_Job item_
Determine the number of lines in the material below that contain the string "over". Give only that number.

═════ Raw data

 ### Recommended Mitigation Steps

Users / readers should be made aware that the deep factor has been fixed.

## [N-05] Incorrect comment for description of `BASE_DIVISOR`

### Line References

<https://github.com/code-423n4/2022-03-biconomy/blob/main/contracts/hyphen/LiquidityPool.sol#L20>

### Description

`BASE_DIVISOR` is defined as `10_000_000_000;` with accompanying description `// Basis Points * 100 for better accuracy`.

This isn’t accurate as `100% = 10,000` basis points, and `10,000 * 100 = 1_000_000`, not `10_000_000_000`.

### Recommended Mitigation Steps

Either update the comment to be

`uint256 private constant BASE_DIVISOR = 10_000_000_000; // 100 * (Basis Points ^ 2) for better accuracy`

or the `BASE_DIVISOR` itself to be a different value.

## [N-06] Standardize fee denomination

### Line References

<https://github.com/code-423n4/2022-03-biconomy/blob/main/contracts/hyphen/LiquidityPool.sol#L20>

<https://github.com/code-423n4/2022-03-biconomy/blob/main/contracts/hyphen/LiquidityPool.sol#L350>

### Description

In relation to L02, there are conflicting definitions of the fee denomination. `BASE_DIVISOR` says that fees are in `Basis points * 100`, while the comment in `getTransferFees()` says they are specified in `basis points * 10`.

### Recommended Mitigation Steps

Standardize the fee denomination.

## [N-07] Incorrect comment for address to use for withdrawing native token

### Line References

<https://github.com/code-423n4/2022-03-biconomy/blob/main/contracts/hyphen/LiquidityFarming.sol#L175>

══════════
═════ Raw data

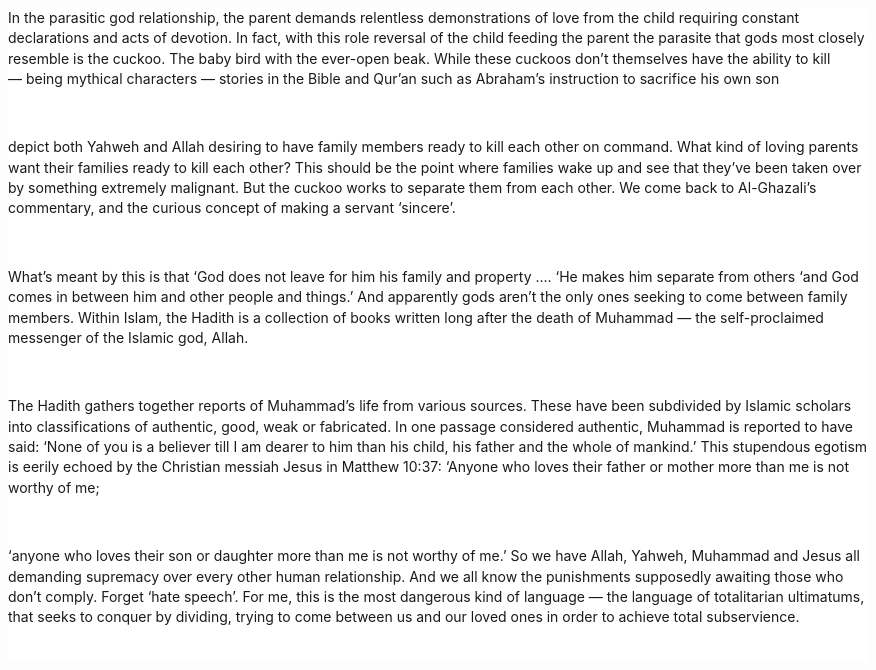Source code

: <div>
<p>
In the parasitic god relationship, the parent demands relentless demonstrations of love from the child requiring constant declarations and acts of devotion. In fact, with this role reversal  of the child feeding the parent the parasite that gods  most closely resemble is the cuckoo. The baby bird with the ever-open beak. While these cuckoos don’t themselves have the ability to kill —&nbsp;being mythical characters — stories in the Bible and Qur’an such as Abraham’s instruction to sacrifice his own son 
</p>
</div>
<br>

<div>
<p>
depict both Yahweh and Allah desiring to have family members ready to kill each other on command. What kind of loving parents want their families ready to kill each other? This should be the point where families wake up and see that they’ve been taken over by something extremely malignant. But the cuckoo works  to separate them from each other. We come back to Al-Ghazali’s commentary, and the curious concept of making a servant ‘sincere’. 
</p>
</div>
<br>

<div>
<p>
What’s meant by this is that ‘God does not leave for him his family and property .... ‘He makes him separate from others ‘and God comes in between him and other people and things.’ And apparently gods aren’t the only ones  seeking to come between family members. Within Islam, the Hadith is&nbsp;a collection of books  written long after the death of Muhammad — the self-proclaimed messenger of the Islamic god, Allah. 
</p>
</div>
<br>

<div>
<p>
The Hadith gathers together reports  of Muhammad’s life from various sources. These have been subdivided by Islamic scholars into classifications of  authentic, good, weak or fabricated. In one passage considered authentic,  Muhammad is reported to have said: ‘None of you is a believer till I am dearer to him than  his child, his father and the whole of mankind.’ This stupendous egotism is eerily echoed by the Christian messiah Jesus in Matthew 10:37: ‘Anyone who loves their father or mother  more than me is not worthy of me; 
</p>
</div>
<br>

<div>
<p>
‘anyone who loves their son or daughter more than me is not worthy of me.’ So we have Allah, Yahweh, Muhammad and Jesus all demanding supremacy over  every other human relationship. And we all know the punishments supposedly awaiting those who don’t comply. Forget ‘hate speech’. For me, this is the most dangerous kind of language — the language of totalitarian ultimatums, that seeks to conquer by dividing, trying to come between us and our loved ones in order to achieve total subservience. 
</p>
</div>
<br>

══════════
═════ Raw data

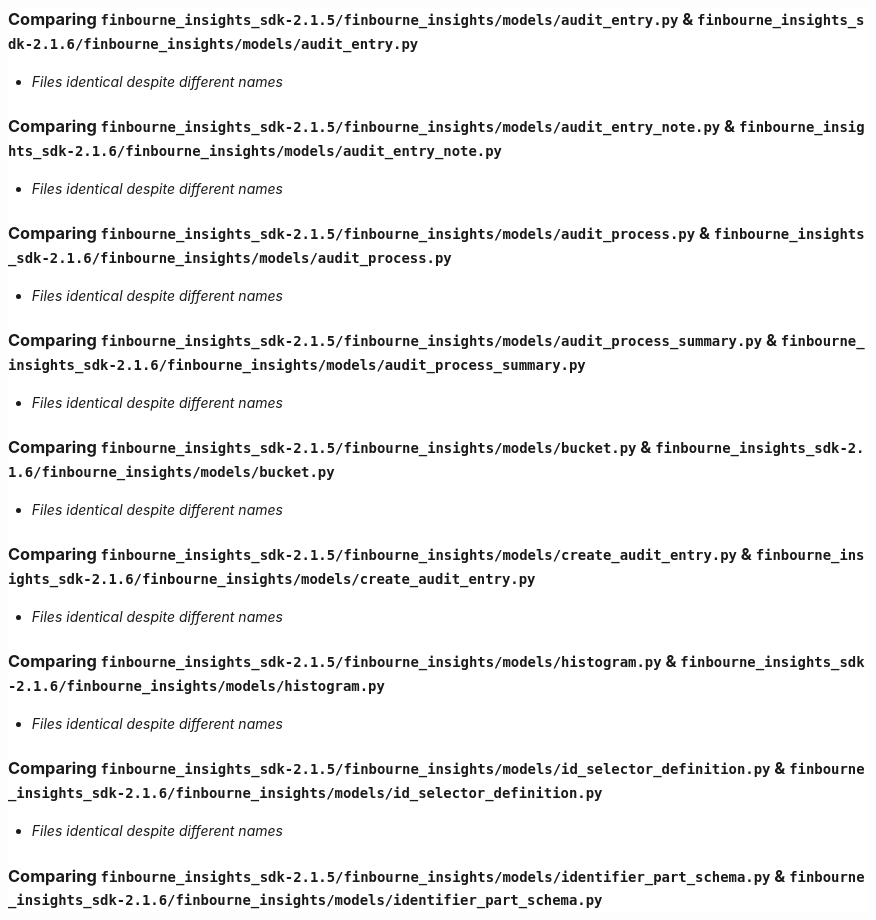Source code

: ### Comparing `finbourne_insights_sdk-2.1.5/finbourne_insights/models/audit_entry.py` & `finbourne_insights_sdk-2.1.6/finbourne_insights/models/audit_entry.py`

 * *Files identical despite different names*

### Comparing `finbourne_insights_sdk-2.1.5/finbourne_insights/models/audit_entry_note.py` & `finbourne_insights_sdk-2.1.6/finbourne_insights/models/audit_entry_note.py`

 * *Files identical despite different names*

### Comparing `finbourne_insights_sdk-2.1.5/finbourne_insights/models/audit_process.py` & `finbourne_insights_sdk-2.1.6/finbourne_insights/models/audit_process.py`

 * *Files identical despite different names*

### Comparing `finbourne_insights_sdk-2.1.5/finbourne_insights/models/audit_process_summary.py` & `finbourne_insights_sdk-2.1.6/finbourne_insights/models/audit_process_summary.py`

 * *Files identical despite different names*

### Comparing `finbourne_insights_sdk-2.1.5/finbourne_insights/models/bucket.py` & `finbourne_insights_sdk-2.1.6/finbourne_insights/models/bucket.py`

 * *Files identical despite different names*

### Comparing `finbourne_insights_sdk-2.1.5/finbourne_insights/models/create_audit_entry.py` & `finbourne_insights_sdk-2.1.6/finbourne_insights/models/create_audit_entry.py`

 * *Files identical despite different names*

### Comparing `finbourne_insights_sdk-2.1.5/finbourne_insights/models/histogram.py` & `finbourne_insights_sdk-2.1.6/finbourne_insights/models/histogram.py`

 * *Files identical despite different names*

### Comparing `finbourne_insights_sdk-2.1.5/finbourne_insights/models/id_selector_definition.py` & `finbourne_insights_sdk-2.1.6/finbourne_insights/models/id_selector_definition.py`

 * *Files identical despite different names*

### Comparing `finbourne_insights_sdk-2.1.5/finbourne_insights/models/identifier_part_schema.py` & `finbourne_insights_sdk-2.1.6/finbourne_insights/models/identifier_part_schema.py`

══════════

_Answer box_
2